1. Decide the shape before the prompt — module boundaries, ownership, invariants, and the failure modes that matter
2. Provide reference constraints — architecture notes, existing feature examples, and explicit “do not introduce” rules
3. Let the agent execute a narrow slice — one feature path, one migration step, one refactor boundary at a time
4. Review for system effects, not just code quality — duplicated logic, state ownership, dependency drift, and lifecycle mistakes
5. Codify the good decisions afterward — if the prompt needed hidden context, that context probably belongs in the repo

This is the part that often gets missed in discussions about AI-assisted development. The gain is not “the agent writes everything.” The gain is that a senior engineer can spend more time on topology, sequencing, and tradeoffs while delegating more of the mechanical implementation.

What This Means for Teams

The practical implication for engineering teams is this: agentic tools amplify existing architectural discipline. They don’t create it.

If your team already has clear architectural conventions, an invariants document, good test coverage, and a culture of thoughtful code review, agents will make you faster. Dramatically faster. The conventions guide the agent’s output, the tests catch behavioral and integration regressions, and the reviews catch the system-level problems that agents miss.

If your team doesn’t have those things — if your codebase has no clear patterns, if features are structured inconsistently, if code review is a rubber stamp — agents can make your problems worse. They’ll produce more code, faster, with less consistency, and the resulting codebase can be harder to maintain than if the code had been written slowly by hand.

I’ve seen both outcomes. The difference isn’t the tool. It’s the team.

If you’re leading a team, the practical question is no longer “should we use agents?” It’s “what system of architectural guardrails do we have in place before we accelerate implementation?” That is now a management and senior-engineering concern, not just an individual productivity preference.

The Senior Engineer’s New Job Description

When I started my career, being a senior engineer meant you could build complex features independently. You knew the frameworks, you understood the patterns, and you could ship reliably.

That part of the job is getting cheaper fast in many contexts. With good context, an agent can assemble complex features independently and navigate a surprising amount of public framework knowledge.

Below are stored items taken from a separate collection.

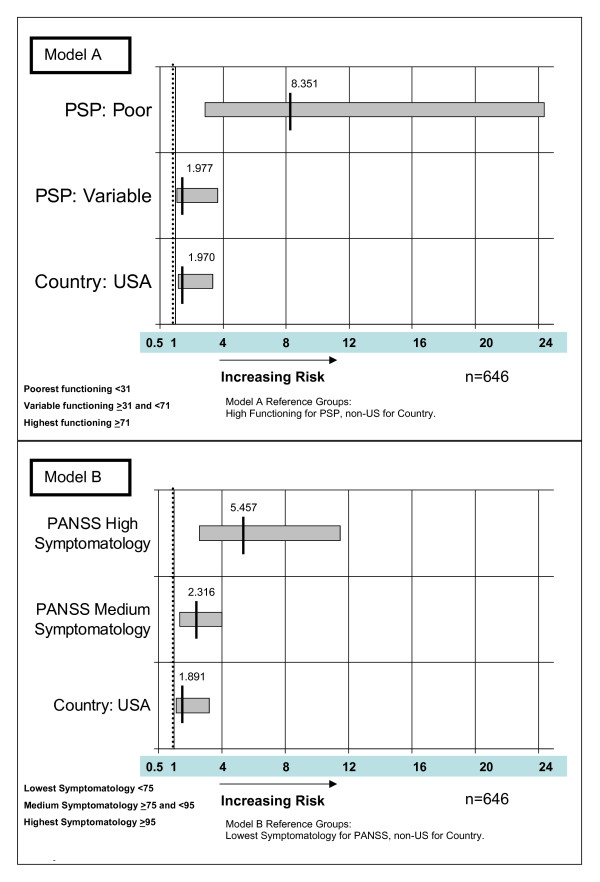
Hazard ratios for significant variables in the two Cox proportional hazard regression models predicting hazard (risk) of hospitalization using Personal and Social Performance (PSP) scale (model A) and Positive And Negative Syndrome Scale (PANSS) (model B).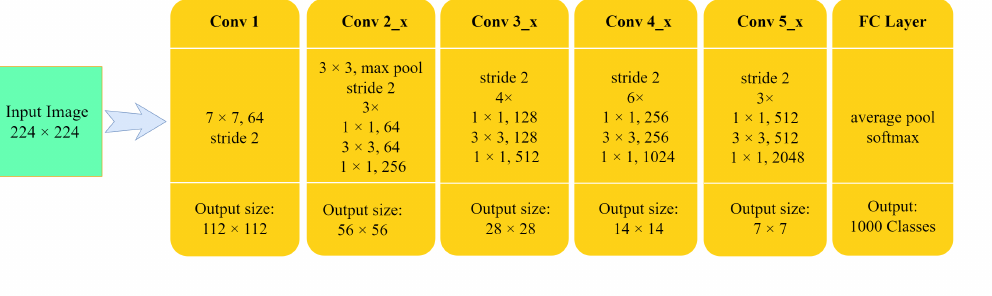
Figure 13. ResNet 50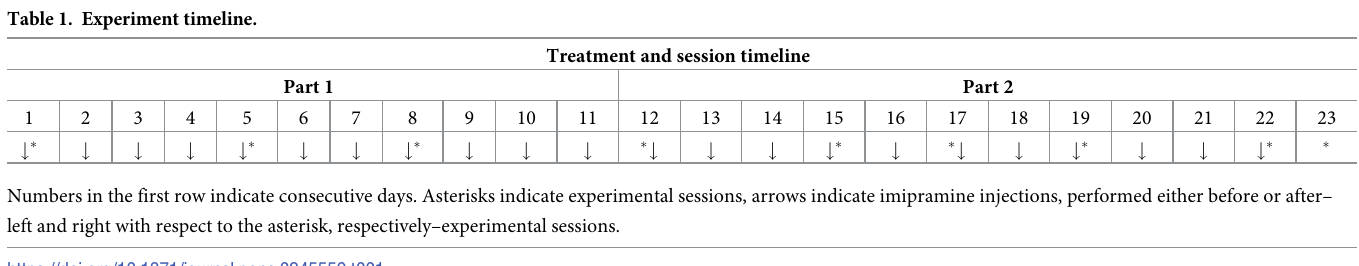
Table 1. Experiment timeline.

What it still can’t do consistently, in my experience, is the work that was always the real job of senior engineering:

• Saying no to features that add complexity without proportional value
• Identifying systemic problems before they manifest as bugs
• Making decisions that are deliberately suboptimal locally to enable better global outcomes
• Maintaining architectural coherence across a growing codebase over months and years
• Teaching other engineers why the architecture is the way it is — not just what it is

These are still far less automatable than feature implementation. If anything, they’re more important now, because the volume of code being produced seems to be increasing faster than the volume of architectural thinking.

The developers I’m least worried about are the ones who spend most of their time in architecture discussions, design reviews, and mentoring. The developers I’m most worried about are the ones who viewed “I write code fast” as their primary differentiator.

I think the ability to produce code quickly is becoming commoditized. Good judgement isn’t.

The teams that will benefit most from agentic development are not the ones that remove senior judgement from the loop. They’re the ones that make that judgement more explicit, more teachable, and easier to apply consistently. That’s the leverage point I keep coming back to: not faster typing, but better system decisions.